> YOUR INSTRUCTIONS
From the records below, copy each line that has the word "pixels" in it.

=== Section Start ===

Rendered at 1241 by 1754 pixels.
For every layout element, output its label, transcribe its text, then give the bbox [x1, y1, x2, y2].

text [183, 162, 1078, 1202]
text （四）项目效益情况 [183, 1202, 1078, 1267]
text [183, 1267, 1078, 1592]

=== Section End ===
=== Section Start ===

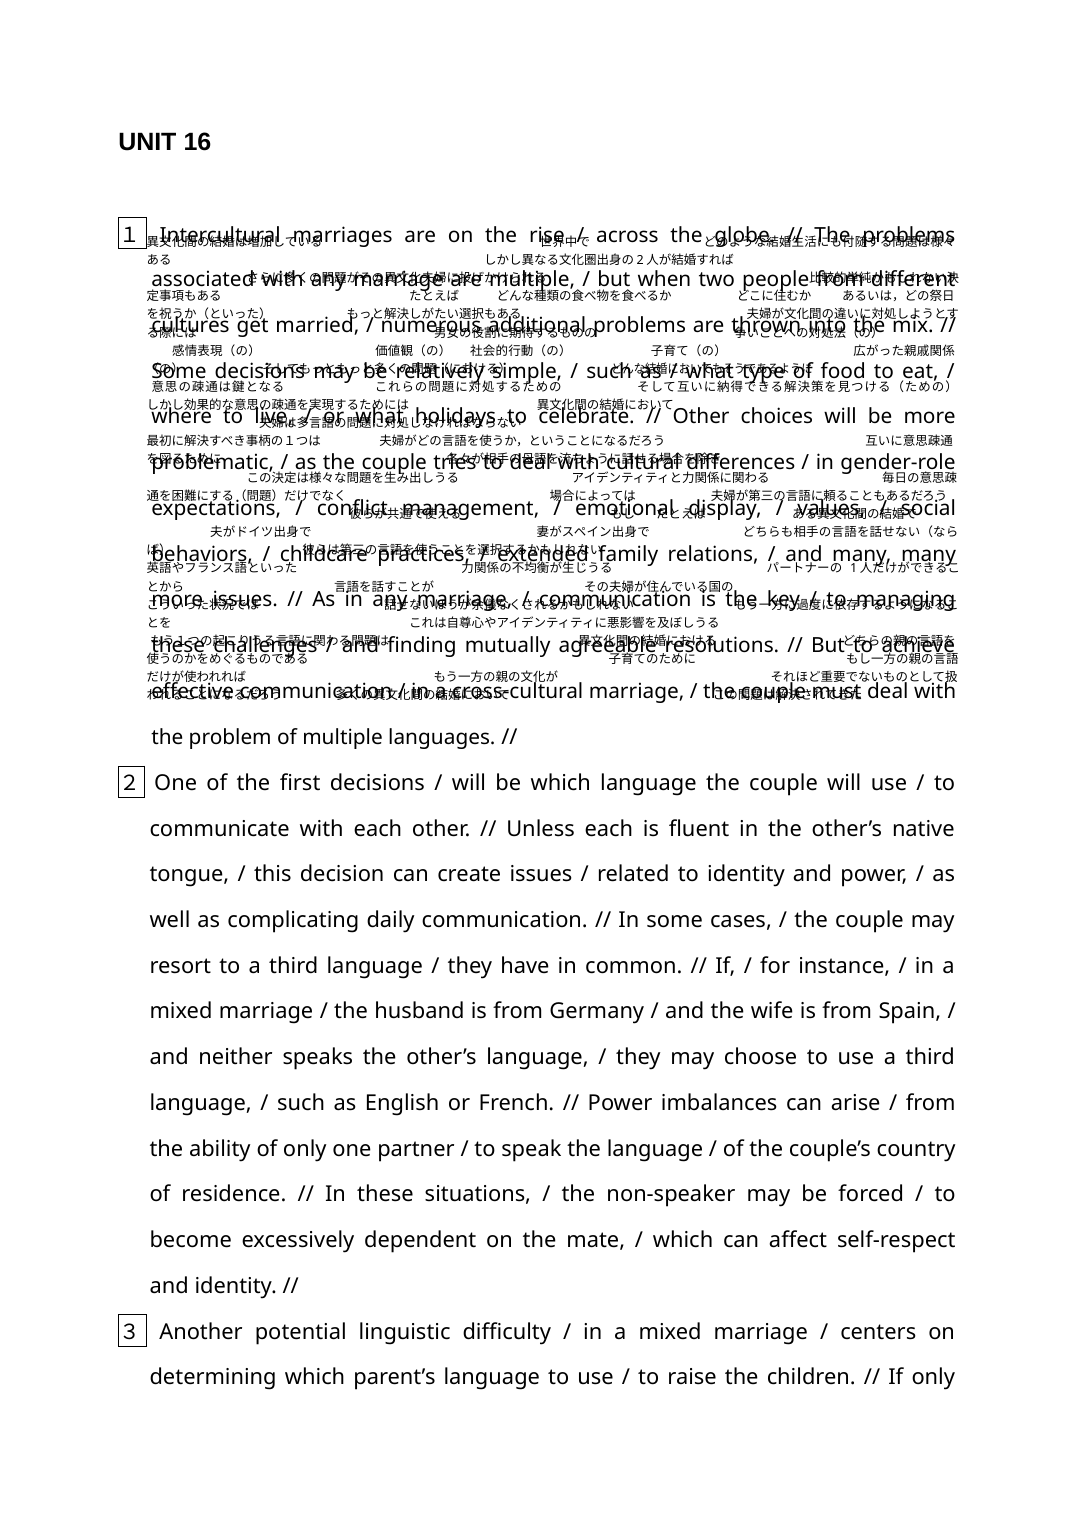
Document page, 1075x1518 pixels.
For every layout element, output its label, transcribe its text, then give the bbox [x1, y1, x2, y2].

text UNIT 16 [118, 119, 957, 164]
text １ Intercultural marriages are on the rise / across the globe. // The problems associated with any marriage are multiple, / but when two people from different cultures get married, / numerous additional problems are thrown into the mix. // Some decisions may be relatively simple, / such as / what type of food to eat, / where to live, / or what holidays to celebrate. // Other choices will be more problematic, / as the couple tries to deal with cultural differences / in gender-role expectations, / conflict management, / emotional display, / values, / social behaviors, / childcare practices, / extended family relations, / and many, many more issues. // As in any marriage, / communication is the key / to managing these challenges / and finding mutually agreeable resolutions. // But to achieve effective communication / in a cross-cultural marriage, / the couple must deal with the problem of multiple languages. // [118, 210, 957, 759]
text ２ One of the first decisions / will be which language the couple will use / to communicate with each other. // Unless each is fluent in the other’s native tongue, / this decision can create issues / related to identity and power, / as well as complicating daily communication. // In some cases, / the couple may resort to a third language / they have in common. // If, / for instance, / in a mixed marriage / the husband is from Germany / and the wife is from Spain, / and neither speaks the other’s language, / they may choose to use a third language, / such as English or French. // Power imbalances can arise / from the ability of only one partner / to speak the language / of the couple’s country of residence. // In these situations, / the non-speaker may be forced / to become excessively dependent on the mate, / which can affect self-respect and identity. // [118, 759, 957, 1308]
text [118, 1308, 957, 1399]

=== Section End ===

> ANSWER
Rendered at 1241 by 1754 pixels.
Document page, 1075x1518 pixels.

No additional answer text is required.